» Opdracht
Herhaal woord voor woord het deel van de tekst over het geld van de vakbonden dat begint bij "De affaire- Faust" en doorloopt tot en met "Algemeen Christelijk Vakverbond).".

» Gegeven tekst

Het geheime geld van de vakbonden

Bij de Belgische vakbonden gaan miljoenen euro’s om. De christelijke vakbond ACV beschikt over een jaarlijks budget van zo’n kleine 250 miljoen euro, de liberale vakbond ACLVB over ongeveer 14 miljoen euro en het ABVV waarschijnlijk over 135 miljoen euro. Alleen ACV en ACLVB werden bereid gevonden om een tipje van de sluier over hun financiën te lichten. Ze wilden evenwel niet onthullen hoeveel hun oorlogsschat bedraagt, met andere woorden: hoeveel er in hun stakingskas zit.

De affaire- Faust en de affaire- Appelmans blijven nazinderen in het ABVV (Algemeen Belgisch Vakverbond). Een puinhoop van een boekhouding, uitgaven zonder factuur, achterstallige RSZ-betalingen, verdwenen geld… “Dat brengt heel wat schade toe aan de syndicale beweging,” grommelt Josly Piette, algemeen secretaris van het ACV ( Algemeen Christelijk Vakverbond).

» Gegevensblok
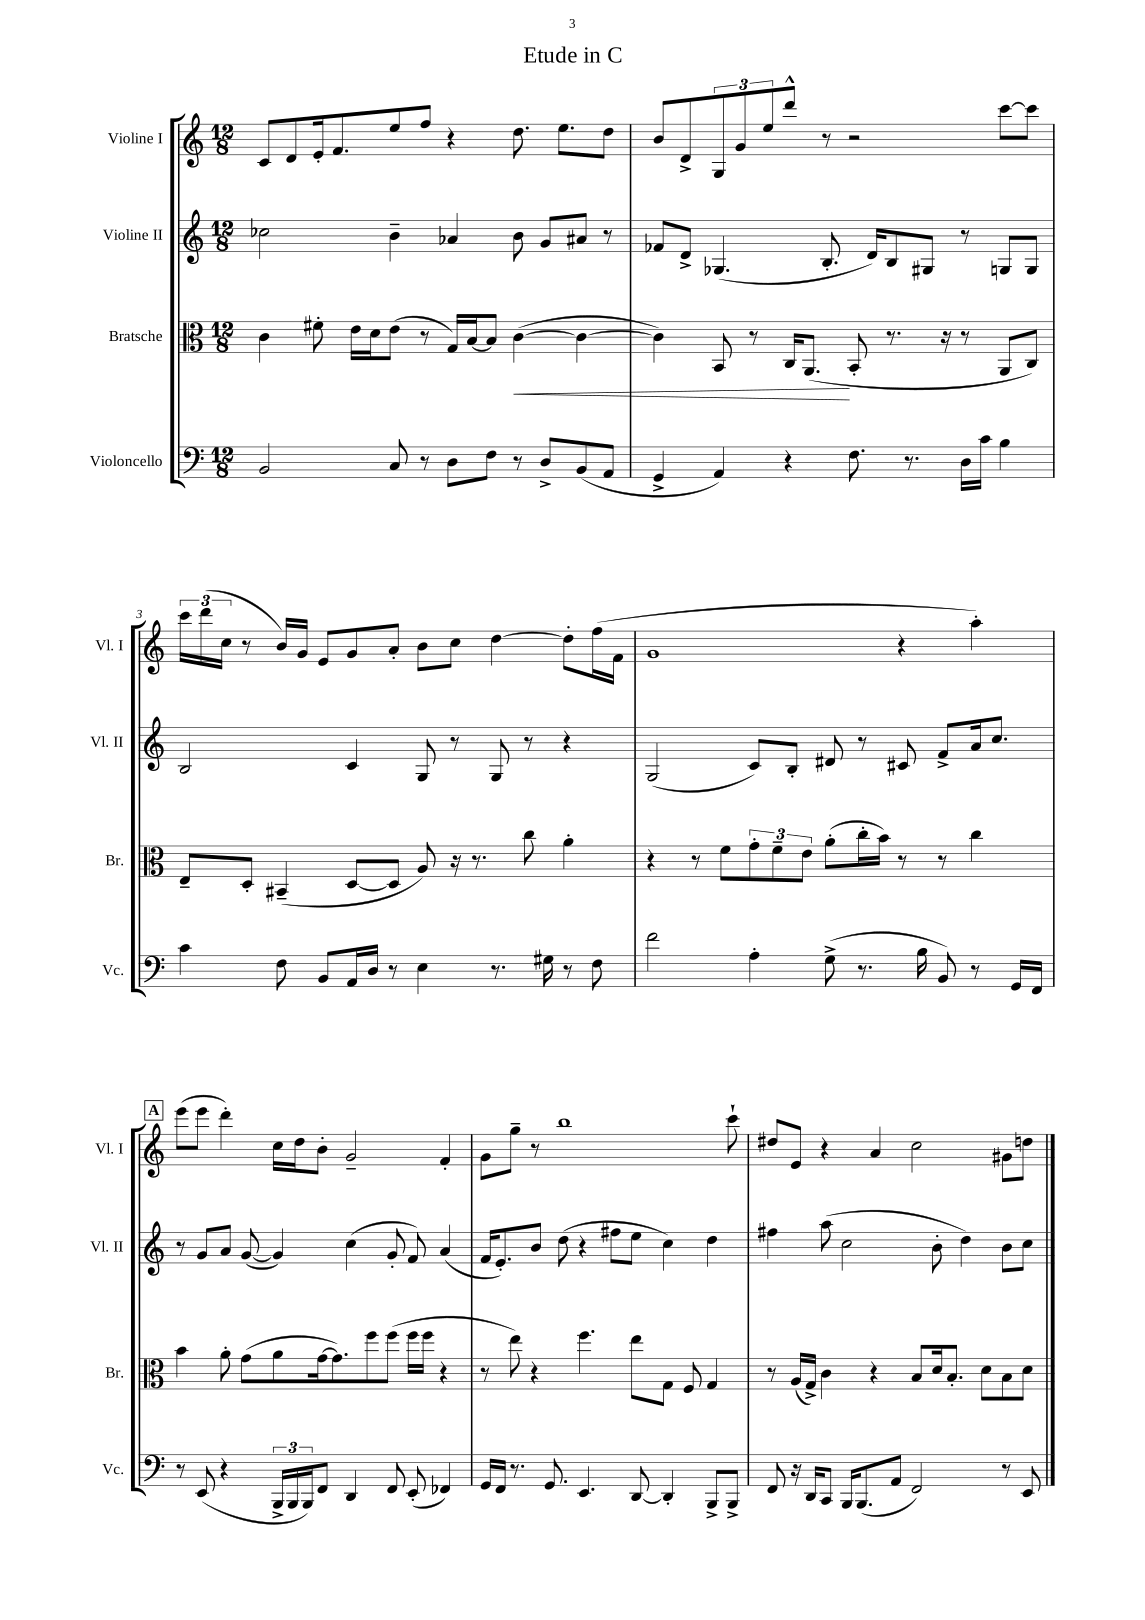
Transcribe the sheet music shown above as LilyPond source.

» Antwoord
De affaire- Faust en de affaire- Appelmans blijven nazinderen in het ABVV (Algemeen Belgisch Vakverbond). Een puinhoop van een boekhouding, uitgaven zonder factuur, achterstallige RSZ-betalingen, verdwenen geld… “Dat brengt heel wat schade toe aan de syndicale beweging,” grommelt Josly Piette, algemeen secretaris van het ACV ( Algemeen Christelijk Vakverbond).